As luck would have it we had met Cristian, editor from Romania's Pe Motoare magazine, the day before. He has written and published a very good article about us and called a friend who had done part of the trip we wanted to do. This is how we met Theo, who came over straight away, showed us his photos and had a lot of information on Azerbaijan and Kazakhstan. As the northern part of Georgia was still an area with a lot of tension they both suggested that even if we would get the Russian visas somehow, to enter Russia via Azerbaijan. Theo knew a hotel where we could get the visa support letter and before we knew it Roxy was on the phone to Azerbaijan, sorting it all out...! 




Romanian cooking lessons
It was another fine example of the time honoured phrase 'it doesn't matter what you know, it's who you know'. We couldn't have done it without Theo and Cristian, and we certainly couldn't have done it without Roxy! We now had a way through to Kazakhstan, all that was left was the visa for China but as our passports were now with the Azerbaijan Embassy, we had to wait for their return. 

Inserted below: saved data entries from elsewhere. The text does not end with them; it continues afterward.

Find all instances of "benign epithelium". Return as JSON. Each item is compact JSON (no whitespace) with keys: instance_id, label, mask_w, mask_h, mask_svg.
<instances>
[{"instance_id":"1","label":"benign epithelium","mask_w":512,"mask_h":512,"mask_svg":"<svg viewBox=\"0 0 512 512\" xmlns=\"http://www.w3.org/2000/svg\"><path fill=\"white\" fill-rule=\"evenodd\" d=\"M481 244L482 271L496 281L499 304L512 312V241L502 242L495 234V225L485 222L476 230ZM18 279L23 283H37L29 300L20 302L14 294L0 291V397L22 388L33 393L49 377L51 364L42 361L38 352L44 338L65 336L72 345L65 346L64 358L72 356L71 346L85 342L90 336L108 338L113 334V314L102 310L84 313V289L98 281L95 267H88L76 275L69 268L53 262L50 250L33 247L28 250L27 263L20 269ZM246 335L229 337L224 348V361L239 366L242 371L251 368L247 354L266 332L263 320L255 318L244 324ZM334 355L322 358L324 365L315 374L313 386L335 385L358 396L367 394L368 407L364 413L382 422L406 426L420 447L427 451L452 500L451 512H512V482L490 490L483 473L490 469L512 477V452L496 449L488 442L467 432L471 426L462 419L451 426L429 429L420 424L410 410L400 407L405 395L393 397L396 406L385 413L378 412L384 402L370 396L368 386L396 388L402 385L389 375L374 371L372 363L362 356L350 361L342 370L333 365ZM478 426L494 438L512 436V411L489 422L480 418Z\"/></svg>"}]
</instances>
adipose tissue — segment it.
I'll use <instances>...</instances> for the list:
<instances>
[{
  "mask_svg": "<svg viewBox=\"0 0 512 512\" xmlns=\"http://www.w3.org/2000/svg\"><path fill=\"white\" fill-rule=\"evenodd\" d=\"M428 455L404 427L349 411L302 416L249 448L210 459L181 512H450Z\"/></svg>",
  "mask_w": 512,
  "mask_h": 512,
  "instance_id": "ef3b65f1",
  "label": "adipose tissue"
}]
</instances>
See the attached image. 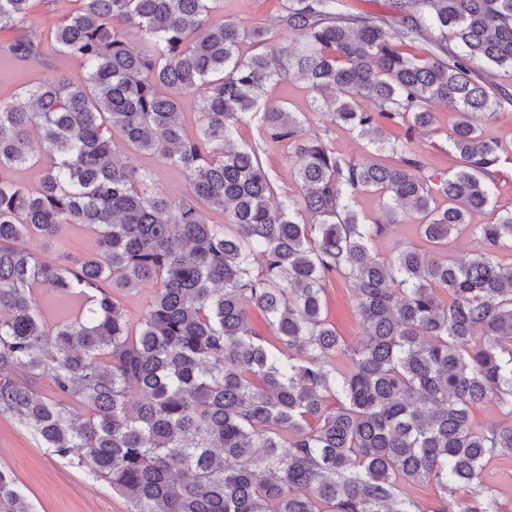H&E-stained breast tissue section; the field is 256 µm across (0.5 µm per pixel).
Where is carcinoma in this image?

All we could do now was wait. Roxy had also decided it was time for us to learn some Romanian... not just a difficult language to learn but also to pronounce! While all this was going on, we also did a few other things. Like an oil change on the bikes and Mike learned a couple of Romanian recipes. The day after we loaded the bikes up and left for some of the amazing sights in Romania: the Transfăgărășan pass, the Transalpina, into Transylvania and the Moldoveanu region... which will be in upcoming posts. The sad thing with the visa problem is that we had actually been looking forward to Russia, we wanted to have a look at this country, its customs and meeting its people. We had planned a much longer stay there which is why we asked for a tourist visa first. The visa officer laughed and said that would never happen... The Azerbaijan visa turned out not to be so easy in the end. We were promised 6-10 working days but it took considerably longer as Azerbaijan hosts a sporting event this year which has swamped their system with visa requests... The Azerbaijan Consul was sympathetic and apologetic about what happened and allowed us to take our passports tooth Chinese embassy while he waited for the required documents from Baku. The China visa was easy. Just 3 days is all it took. It took us 17 working days to get the Azerbaijan visa... but we were lucky as after our visa was issued the processing time went up even further!